The new prestige of things Italian impacted the global economy and shaped Italian American identity and cultural cachet.  The new exported Italian style was embodied and enacted across a multitude of products, objects, events, and individuals who crossed the Atlantic. By the end of the 1970s, the linking of more recent immigrants who fit the elite description with the general economic stability achieved by the working-class wave reinforced the cultural politics of race, further stabilizing Italian Americans as a privileged white ethnic.

Two notable articles highlight the impact Italian immigrants had on media and popular culture since the end of the twentieth century till now. Simone Cinotto’s essay shows how women such as Marcella Hazan and Lidia Bastianich, who arrived in the United States without any formal training around food, became prominent figures in a global interest in Italian food and food culture. Aligning themselves with other elite immigrants of the time, the careers of such women were part of the general development in postwar decades of a fashionable and sought-after Italian culture.

Donald Tricarico, on the other hand, situates Guido subculture in the sociocultural milieu of New York City and in particular Bensonhurst, Brooklyn, where many postwar Italian immigrants settled. These once-local social formations reverberated as media representations on the internet and ultimately on the MTV show Jersey Shore, thus contributing to the reformulation of white ethnic identity as a result of postwar Italian immigration.

Q:  What directions do you see for future scholarship?

Ruberto and Sciorra: We hope our volumes will spark new and continued interest in the stories, histories, and culture by and about Italian immigrants to the United States in the last seventy years. For instance, we hope to see more scholarship around the role Italian immigrants had on changing notions of race and the social dynamics within both urban and suburban communities in the 1960s and 1970s and at the same time more work could be done to understand the role Italian immigration played in the restructuring of the U.S. immigration laws in the 1950s and 1960s. We would also love to see oral histories conducted with now aging post-World War II Italian immigrants so their experiences can be better documented.

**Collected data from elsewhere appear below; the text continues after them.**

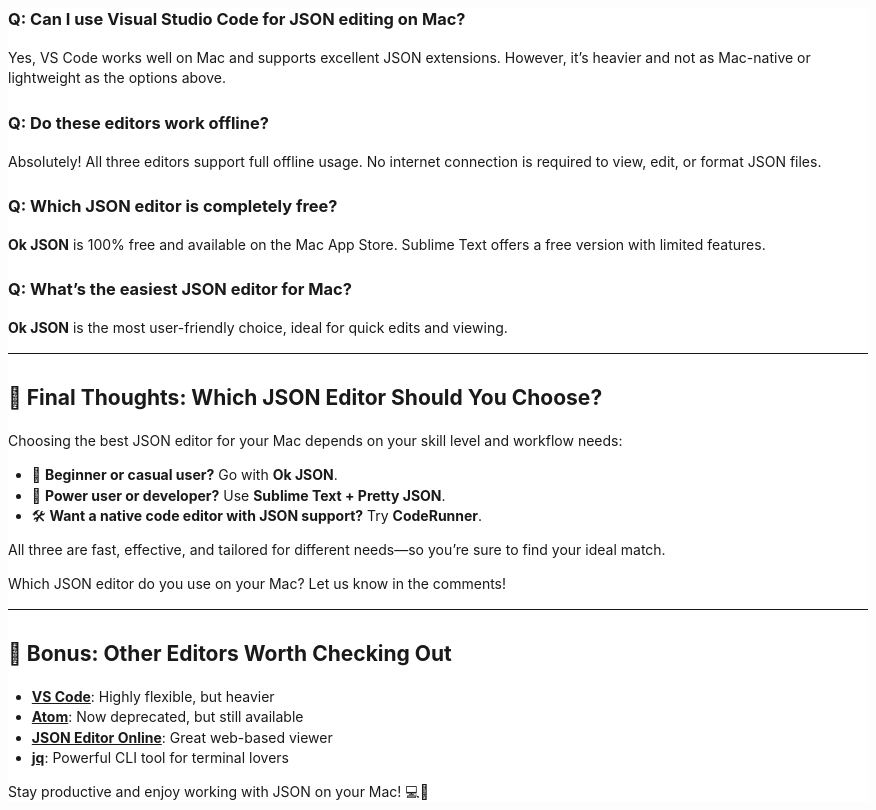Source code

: ### Q: Can I use Visual Studio Code for JSON editing on Mac?

Yes, VS Code works well on Mac and supports excellent JSON extensions. However, it’s heavier and not as Mac-native or lightweight as the options above.

### Q: Do these editors work offline?

Absolutely! All three editors support full offline usage. No internet connection is required to view, edit, or format JSON files.

### Q: Which JSON editor is completely free?

**Ok JSON** is 100% free and available on the Mac App Store. Sublime Text offers a free version with limited features.

### Q: What’s the easiest JSON editor for Mac?

**Ok JSON** is the most user-friendly choice, ideal for quick edits and viewing.

---

## 🏁 Final Thoughts: Which JSON Editor Should You Choose?

Choosing the best JSON editor for your Mac depends on your skill level and workflow needs:

- 👶 **Beginner or casual user?** Go with **Ok JSON**.
- 🧠 **Power user or developer?** Use **Sublime Text + Pretty JSON**.
- 🛠️ **Want a native code editor with JSON support?** Try **CodeRunner**.

All three are fast, effective, and tailored for different needs—so you’re sure to find your ideal match.

Which JSON editor do you use on your Mac? Let us know in the comments!

---

## 🎁 Bonus: Other Editors Worth Checking Out

- [**VS Code**](https://code.visualstudio.com/): Highly flexible, but heavier
- [**Atom**](https://github.com/atom/atom): Now deprecated, but still available
- [**JSON Editor Online**](https://jsoneditoronline.org/): Great web-based viewer
- [**jq**](https://stedolan.github.io/jq/): Powerful CLI tool for terminal lovers

Stay productive and enjoy working with JSON on your Mac! 💻🍏
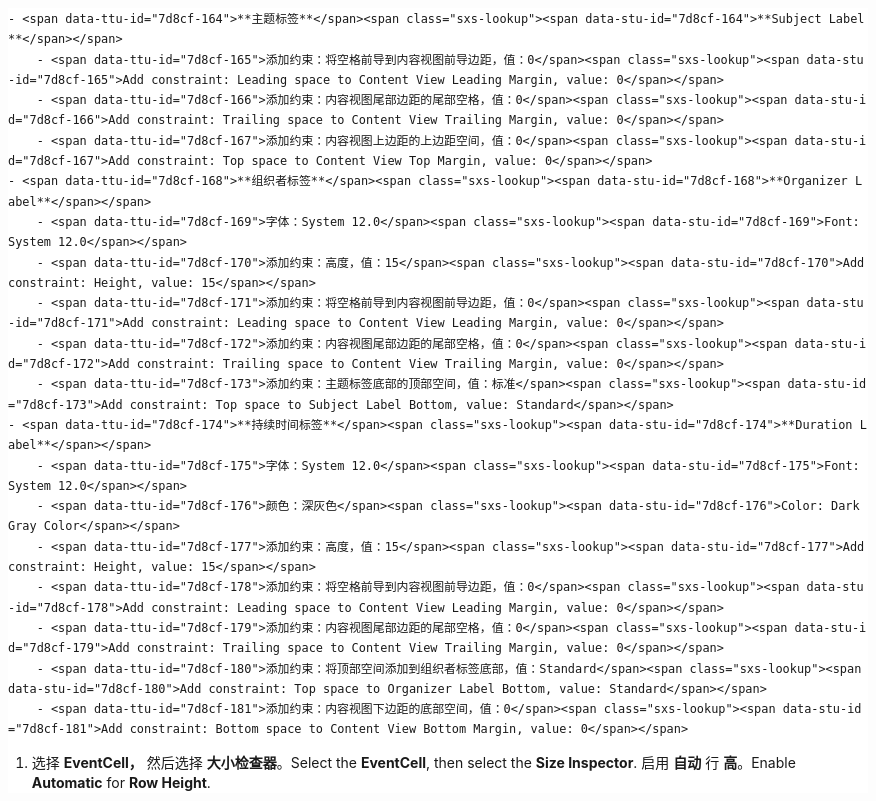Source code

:     - <span data-ttu-id="7d8cf-164">**主题标签**</span><span class="sxs-lookup"><span data-stu-id="7d8cf-164">**Subject Label**</span></span>
        - <span data-ttu-id="7d8cf-165">添加约束：将空格前导到内容视图前导边距，值：0</span><span class="sxs-lookup"><span data-stu-id="7d8cf-165">Add constraint: Leading space to Content View Leading Margin, value: 0</span></span>
        - <span data-ttu-id="7d8cf-166">添加约束：内容视图尾部边距的尾部空格，值：0</span><span class="sxs-lookup"><span data-stu-id="7d8cf-166">Add constraint: Trailing space to Content View Trailing Margin, value: 0</span></span>
        - <span data-ttu-id="7d8cf-167">添加约束：内容视图上边距的上边距空间，值：0</span><span class="sxs-lookup"><span data-stu-id="7d8cf-167">Add constraint: Top space to Content View Top Margin, value: 0</span></span>
    - <span data-ttu-id="7d8cf-168">**组织者标签**</span><span class="sxs-lookup"><span data-stu-id="7d8cf-168">**Organizer Label**</span></span>
        - <span data-ttu-id="7d8cf-169">字体：System 12.0</span><span class="sxs-lookup"><span data-stu-id="7d8cf-169">Font: System 12.0</span></span>
        - <span data-ttu-id="7d8cf-170">添加约束：高度，值：15</span><span class="sxs-lookup"><span data-stu-id="7d8cf-170">Add constraint: Height, value: 15</span></span>
        - <span data-ttu-id="7d8cf-171">添加约束：将空格前导到内容视图前导边距，值：0</span><span class="sxs-lookup"><span data-stu-id="7d8cf-171">Add constraint: Leading space to Content View Leading Margin, value: 0</span></span>
        - <span data-ttu-id="7d8cf-172">添加约束：内容视图尾部边距的尾部空格，值：0</span><span class="sxs-lookup"><span data-stu-id="7d8cf-172">Add constraint: Trailing space to Content View Trailing Margin, value: 0</span></span>
        - <span data-ttu-id="7d8cf-173">添加约束：主题标签底部的顶部空间，值：标准</span><span class="sxs-lookup"><span data-stu-id="7d8cf-173">Add constraint: Top space to Subject Label Bottom, value: Standard</span></span>
    - <span data-ttu-id="7d8cf-174">**持续时间标签**</span><span class="sxs-lookup"><span data-stu-id="7d8cf-174">**Duration Label**</span></span>
        - <span data-ttu-id="7d8cf-175">字体：System 12.0</span><span class="sxs-lookup"><span data-stu-id="7d8cf-175">Font: System 12.0</span></span>
        - <span data-ttu-id="7d8cf-176">颜色：深灰色</span><span class="sxs-lookup"><span data-stu-id="7d8cf-176">Color: Dark Gray Color</span></span>
        - <span data-ttu-id="7d8cf-177">添加约束：高度，值：15</span><span class="sxs-lookup"><span data-stu-id="7d8cf-177">Add constraint: Height, value: 15</span></span>
        - <span data-ttu-id="7d8cf-178">添加约束：将空格前导到内容视图前导边距，值：0</span><span class="sxs-lookup"><span data-stu-id="7d8cf-178">Add constraint: Leading space to Content View Leading Margin, value: 0</span></span>
        - <span data-ttu-id="7d8cf-179">添加约束：内容视图尾部边距的尾部空格，值：0</span><span class="sxs-lookup"><span data-stu-id="7d8cf-179">Add constraint: Trailing space to Content View Trailing Margin, value: 0</span></span>
        - <span data-ttu-id="7d8cf-180">添加约束：将顶部空间添加到组织者标签底部，值：Standard</span><span class="sxs-lookup"><span data-stu-id="7d8cf-180">Add constraint: Top space to Organizer Label Bottom, value: Standard</span></span>
        - <span data-ttu-id="7d8cf-181">添加约束：内容视图下边距的底部空间，值：0</span><span class="sxs-lookup"><span data-stu-id="7d8cf-181">Add constraint: Bottom space to Content View Bottom Margin, value: 0</span></span>

1. <span data-ttu-id="7d8cf-182">选择 **EventCell，** 然后选择 **大小检查器**。</span><span class="sxs-lookup"><span data-stu-id="7d8cf-182">Select the **EventCell**, then select the **Size Inspector**.</span></span> <span data-ttu-id="7d8cf-183">启用 **自动** 行 **高**。</span><span class="sxs-lookup"><span data-stu-id="7d8cf-183">Enable **Automatic** for **Row Height**.</span></span>
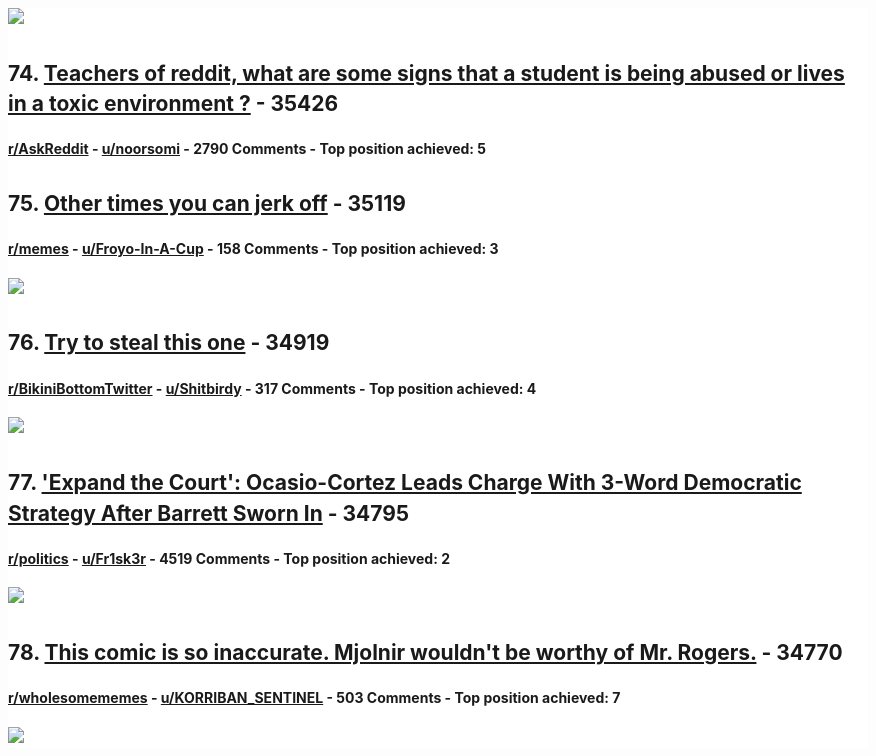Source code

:<a href="https://i.redd.it/24qu21dy9ov51.jpg"><img src="https://b.thumbs.redditmedia.com/EQG_CsrZfyPPwaaL264RtZayiW0wZY_eaYDo9uySbfs.jpg"></img></a>

## 74. [Teachers of reddit, what are some signs that a student is being abused or lives in a toxic environment ?](http://reddit.com/r/AskReddit/comments/jixnzs/teachers_of_reddit_what_are_some_signs_that_a/) - 35426
#### [r/AskReddit](http://reddit.com/r/AskReddit) - [u/noorsomi](http://reddit.com/u/noorsomi) - 2790 Comments - Top position achieved: 5

## 75. [Other times you can jerk off](http://reddit.com/r/memes/comments/jivmah/other_times_you_can_jerk_off/) - 35119
#### [r/memes](http://reddit.com/r/memes) - [u/Froyo-In-A-Cup](http://reddit.com/u/Froyo-In-A-Cup) - 158 Comments - Top position achieved: 3

<a href="https://i.redd.it/1chsrov0tkv51.jpg"><img src="https://b.thumbs.redditmedia.com/L_IMl_JT5irmcV9jU88dVKF0jUudaR589AMDO57RPfo.jpg"></img></a>

## 76. [Try to steal this one](http://reddit.com/r/BikiniBottomTwitter/comments/jixoid/try_to_steal_this_one/) - 34919
#### [r/BikiniBottomTwitter](http://reddit.com/r/BikiniBottomTwitter) - [u/Shitbirdy](http://reddit.com/u/Shitbirdy) - 317 Comments - Top position achieved: 4

<a href="https://i.redd.it/aajftc0krlv51.jpg"><img src="https://b.thumbs.redditmedia.com/56U3DeaTHKHO2EpDG6XhifcqxsQCB0yqwfBSyN9ZQnE.jpg"></img></a>

## 77. ['Expand the Court': Ocasio-Cortez Leads Charge With 3-Word Democratic Strategy After Barrett Sworn In](http://reddit.com/r/politics/comments/jiz27c/expand_the_court_ocasiocortez_leads_charge_with/) - 34795
#### [r/politics](http://reddit.com/r/politics) - [u/Fr1sk3r](http://reddit.com/u/Fr1sk3r) - 4519 Comments - Top position achieved: 2

<a href="https://www.commondreams.org/news/2020/10/26/expand-court-ocasio-cortez-leads-charge-3-word-democratic-strategy-after-barrett"><img src="https://b.thumbs.redditmedia.com/WhIVRrRxPnztoXlHLuWqwVdZy7g6H5OVsx0L9v-Jvyg.jpg"></img></a>

## 78. [This comic is so inaccurate. Mjolnir wouldn't be worthy of Mr. Rogers.](http://reddit.com/r/wholesomememes/comments/jj8jq2/this_comic_is_so_inaccurate_mjolnir_wouldnt_be/) - 34770
#### [r/wholesomememes](http://reddit.com/r/wholesomememes) - [u/KORRIBAN_SENTINEL](http://reddit.com/u/KORRIBAN_SENTINEL) - 503 Comments - Top position achieved: 7

<a href="https://i.redd.it/tkey52zc0pv51.jpg"><img src="https://b.thumbs.redditmedia.com/vHIjH0o5I0KhVskp7qAqSNliCSs0qnMyJDOPQ7CejvI.jpg"></img></a>
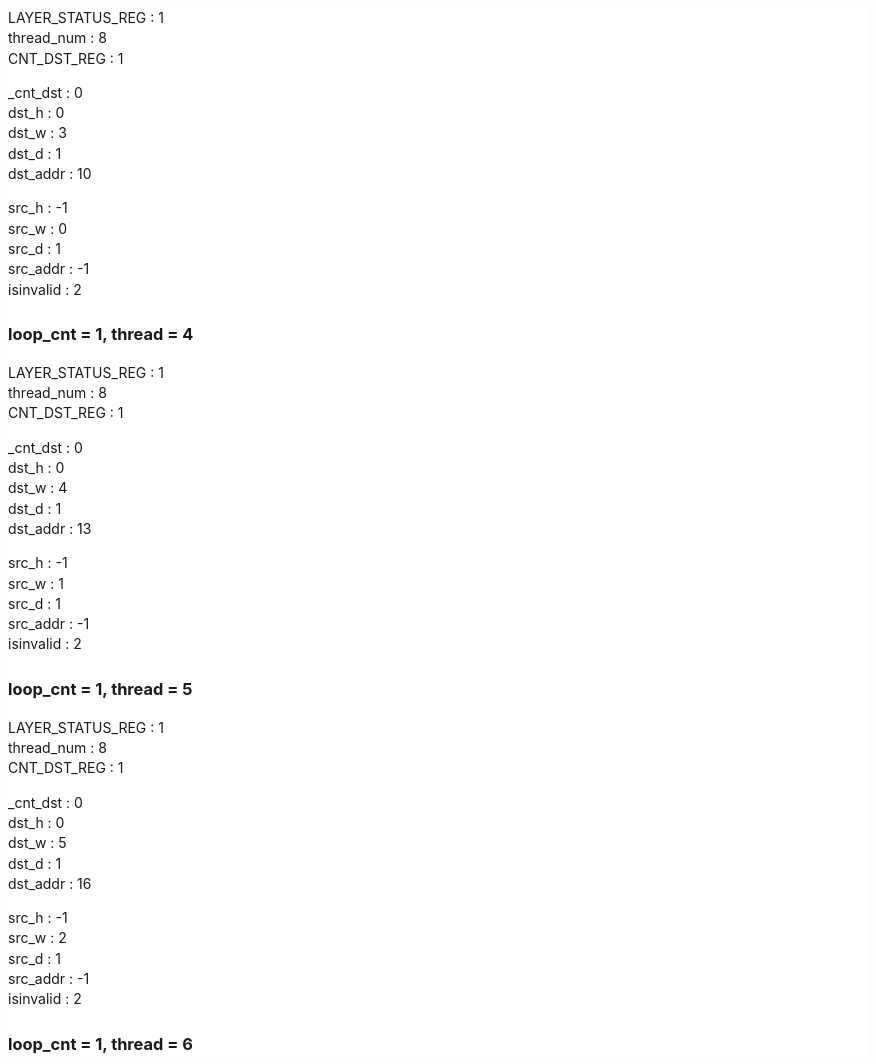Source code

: LAYER_STATUS_REG : 1  
thread_num : 8  
CNT_DST_REG : 1  

_cnt_dst : 0  
dst_h : 0  
dst_w : 3  
dst_d : 1  
dst_addr : 10  

src_h : -1  
src_w : 0  
src_d : 1  
src_addr : -1  
isinvalid : 2  

### loop_cnt = 1, thread = 4  

LAYER_STATUS_REG : 1  
thread_num : 8  
CNT_DST_REG : 1  

_cnt_dst : 0  
dst_h : 0  
dst_w : 4  
dst_d : 1  
dst_addr : 13  

src_h : -1  
src_w : 1  
src_d : 1  
src_addr : -1  
isinvalid : 2  

### loop_cnt = 1, thread = 5  

LAYER_STATUS_REG : 1  
thread_num : 8  
CNT_DST_REG : 1  

_cnt_dst : 0  
dst_h : 0  
dst_w : 5  
dst_d : 1  
dst_addr : 16  

src_h : -1  
src_w : 2  
src_d : 1  
src_addr : -1  
isinvalid : 2  

### loop_cnt = 1, thread = 6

We also hope that future scholarship on literature and the creative arts will consider some of the themes suggested by our re-periodization. In particular, we believe it would be fruitful to consider how writers and artists who are the children of post-1945 immigrants have developed characters and themes concerning the working-class wave of Italian immigra­tion in their writing and have taken on transnational and generational con­flictual subjects in their works.

Finally, given contemporary Italy’s status as a destination country for refugees and immigrants from other parts of the globe, we see in our contemporary moment a double or secondary migration happening more and more frequently—with for instance, Ghanaian Italian or Ivorian Italians immigrating to the United States to work or study. How will the narratives and identities created by these and possibly other double immigrants leaving Italy for the United States reformulate and reimagine Italian America?